Все любят ходить под дождем -14

Евгений Дряхлов
- Это её кожа, её тело, её дыхание. Ну, почему? Ну, зачем ты здесь? -
Ворон  мудр, он стар, он знает, что это не вопросы, это просто крик отчаяния. Но ответил:
- Должен ты наконец-то понять, что память о прошлом дана тебе для того, чтобы ты рассказал о том, что любовь бессмертна, а если смертна, то это не любовь. Это так, пустота, аппликация, подделка, попытка.
- Я -  рассказать? Кому? Как? Друзьям? У меня их немного. Взять в руки посох и пойти по городам и весям? Не хотят люди ни читать, ни слушать,  ни думать, их разум занял интернет.
- Не надо сгущать краски. И совсем не надо прятаться от меня. Это ведь и есть твоя мечта - рассказать, а ты только начал пробивать к ней дорогу. И мог бросить?
- Нет.
- Значит, я тебе помог, - он взмахнул крыльями.
- Но было бы лучше, если бы она была рядом, мне было бы легче, - крикнул я ему вслед.
- Может, тебе еще и волшебную палочку? Надо руки изодрать в кровь, мыслями перекипеть, сердце из груди вырвать. Конечно, это счастье, когда любимый человек рядом. Но большего, чем тебе, редко кому дается - Жанна не рядом, она в тебе.
Антон Павлович вместе с гаремом переходят речку вброд, холодная вода почти до колен, женщины идут, подобрав юбки. Назойливая, прилипчивая, неприличная мыслишка:
- Они после покраски или еще нет?
- И долго вы так будете вместе бродить? - спрашиваю я.
- Все произнесенные слова должны где-то жить. Вот пошутил когда-то, теперь гуляю. Не знал, что каждое слово потом придется пройти.
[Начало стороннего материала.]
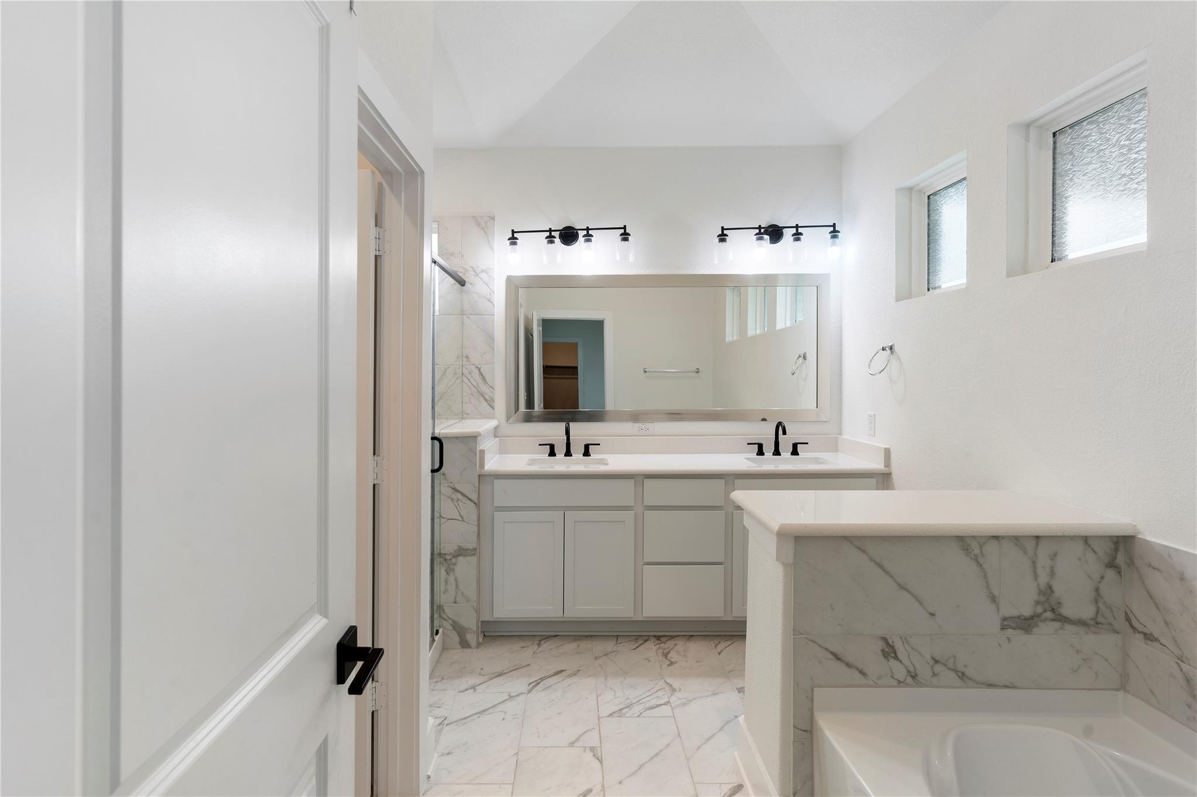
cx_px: 598
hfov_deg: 90.0
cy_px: 398
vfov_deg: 67.3
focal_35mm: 18
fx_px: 598
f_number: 8
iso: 200
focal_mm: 18
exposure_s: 1/25
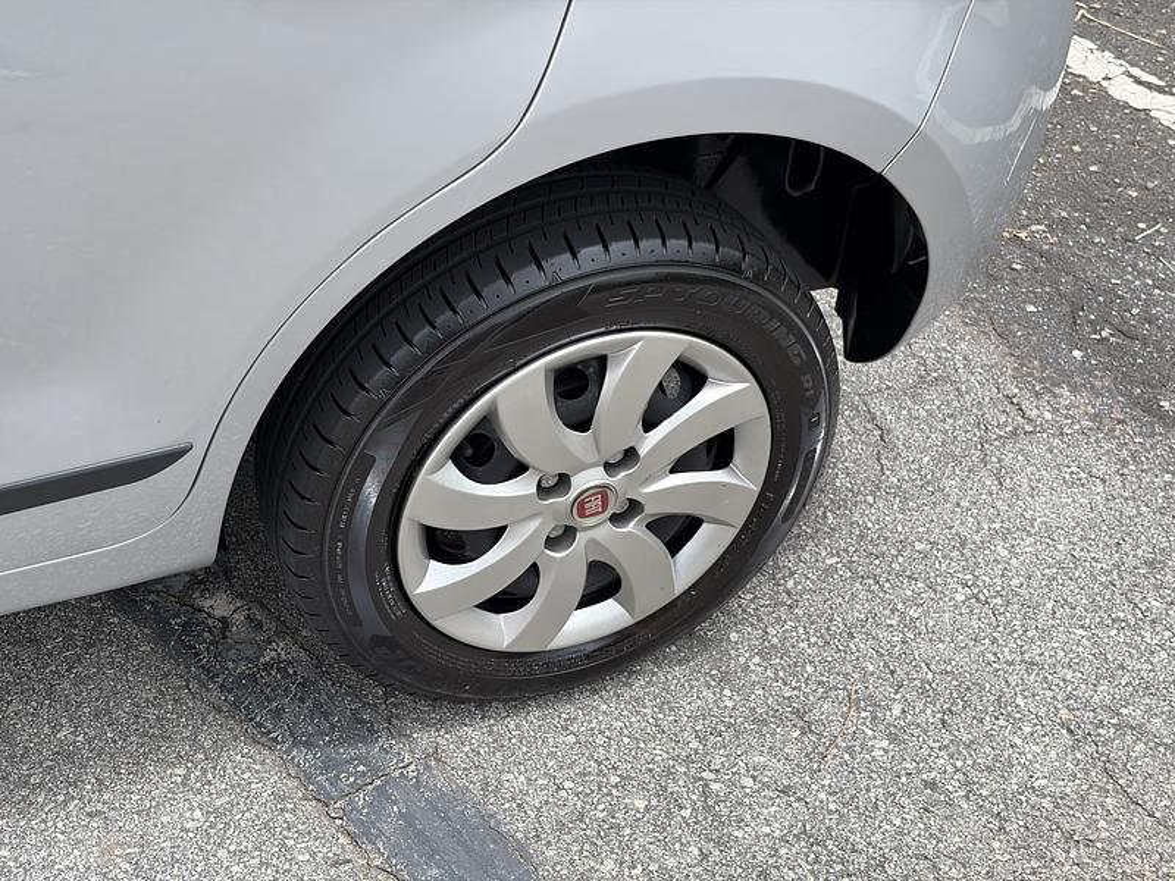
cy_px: 440
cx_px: 588
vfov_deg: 28.0
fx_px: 1765
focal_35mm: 52
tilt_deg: -44.2
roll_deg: +7.9
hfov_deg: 36.8
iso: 40
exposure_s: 1/1553
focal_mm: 5.96
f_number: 1.6
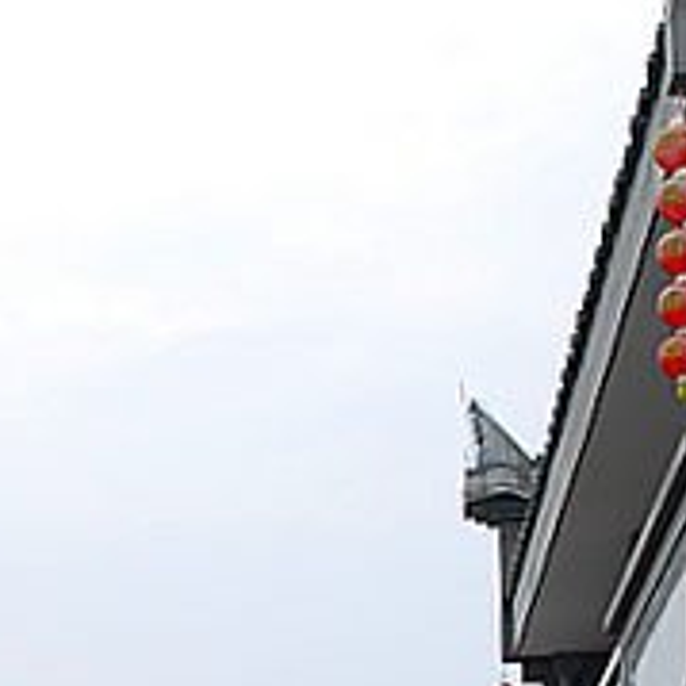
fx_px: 3094
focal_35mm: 138
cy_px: 788
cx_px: 163
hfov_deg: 12.6
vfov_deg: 12.4
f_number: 7.1
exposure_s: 1/200
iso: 100
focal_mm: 26
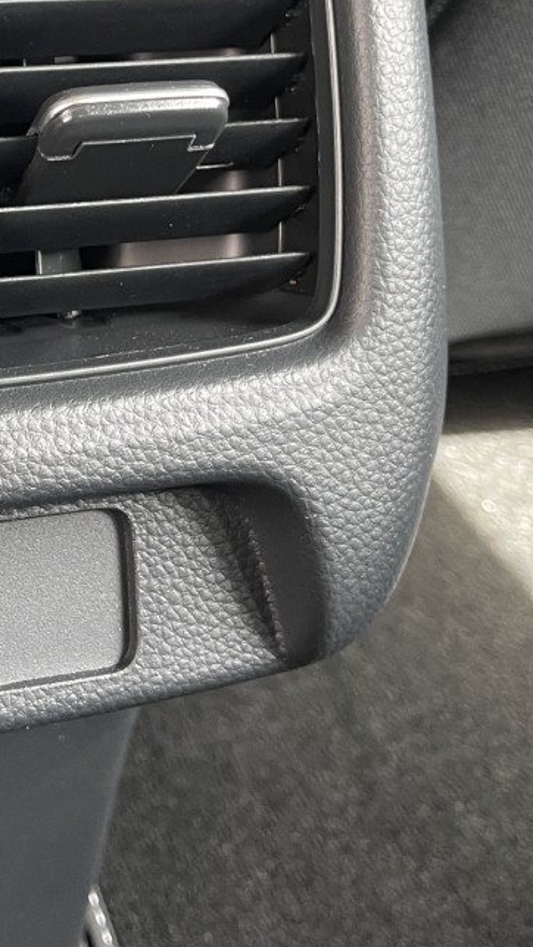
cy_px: 172
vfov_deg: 33.2
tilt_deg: -32.2
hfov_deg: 18.7
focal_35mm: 61
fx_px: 1532
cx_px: -109
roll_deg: -6.3
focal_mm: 5.1
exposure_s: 1/80
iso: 125
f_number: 1.6
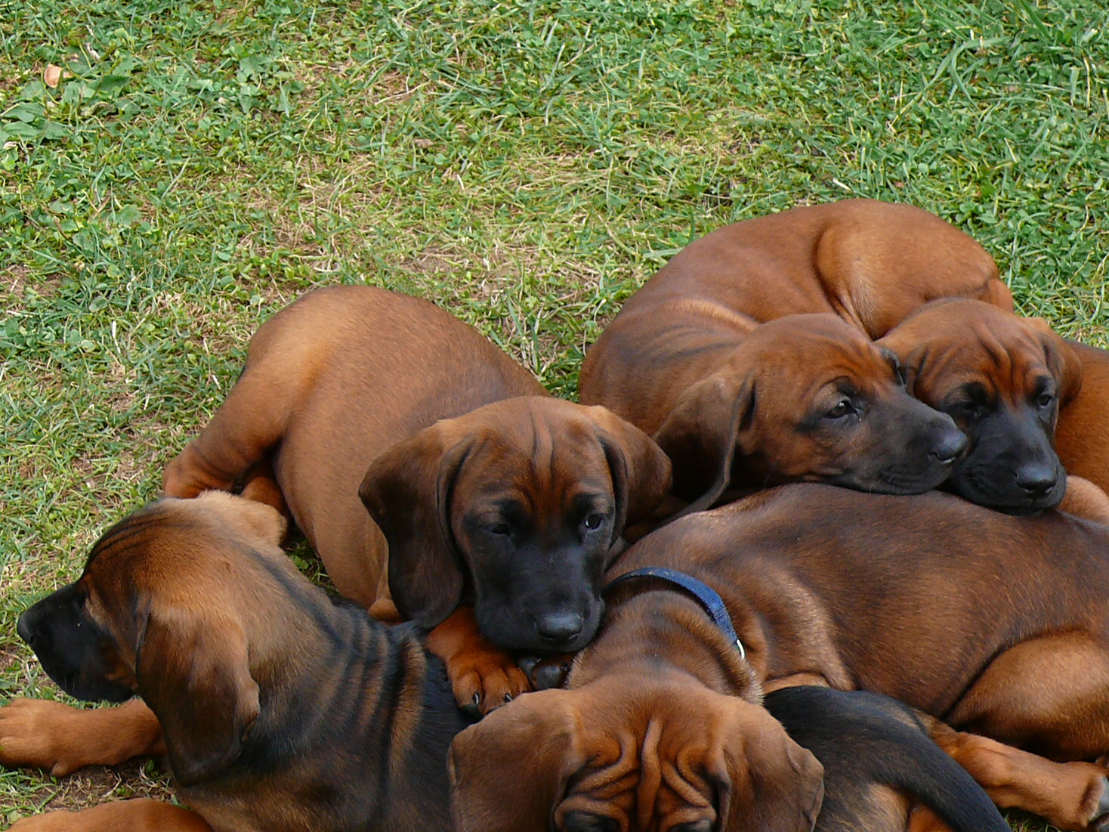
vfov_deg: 13.1
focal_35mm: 113
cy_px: 548
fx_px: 3620
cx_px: 638
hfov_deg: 17.4
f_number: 4
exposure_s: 1/200
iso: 100
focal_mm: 11.9
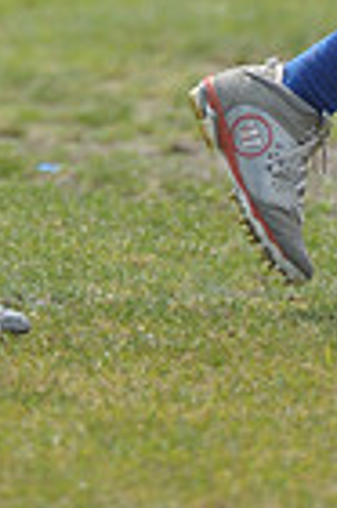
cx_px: -91
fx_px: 23337
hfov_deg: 0.8
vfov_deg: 1.2
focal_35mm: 1658
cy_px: -501
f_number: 4
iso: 640
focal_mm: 400
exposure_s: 1/2000
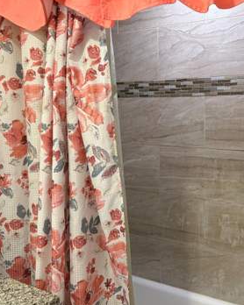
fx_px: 316
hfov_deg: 41.3
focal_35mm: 35
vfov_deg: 51.6
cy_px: 150
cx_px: 174
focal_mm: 5.96
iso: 160
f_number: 1.6
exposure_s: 1/60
Бью киркой по породе, она осыпается вниз, оседает горкой. Собираю ее лопатой, несу к выходу, выбрасываю. Мне бы тачку, ходить с лопатой уже далековато. Вот тачка, гружу в нее и вывожу. Можно было бы сделать лаз поуже, чтоб только проползти, но не хочу ползти, хочу идти в полный рост, и чтоб вдвоем можно было пройти. Мимо проходят шумные люди с плакатами, знаменами, им хорошо, они кричат «Ура». За ними летят самолеты, из них падают бомбы, земля, брошенная взрывами вверх, падает мне на голову, серое от пыли лицо. Ревут ракетами "Грады", захлебываются в ненависти пулеметы. Разорванные снарядами дети, отрезанные головы на песке пустыни. А я продолжаю пробивать свой тоннель. Его стены сплошь усеяны прилипшими улитками, из их домиков выглядывают головы людей, поворачиваются из стороны в сторону и снова прячутся в свой панцирь. А в этих панцирях нет окон, в них нет дверей, только вход и он же выход. Зато внутри есть все - стол, еда и телевизор. Они думают, что это дом, они не знают, что это тюрьма. Но им там хорошо, и они думают, что это дом. И все вместе думаем, что живем, и не спрашиваем: «Зачем?» А я продолжаю пробивать свой тоннель и слышу, как в этой скале многие люди пробивают свои тоннели. Все-таки пробивают.
Навстречу идет Бунин.
- Как ты жил свою жизнь, после того, как убил Лику?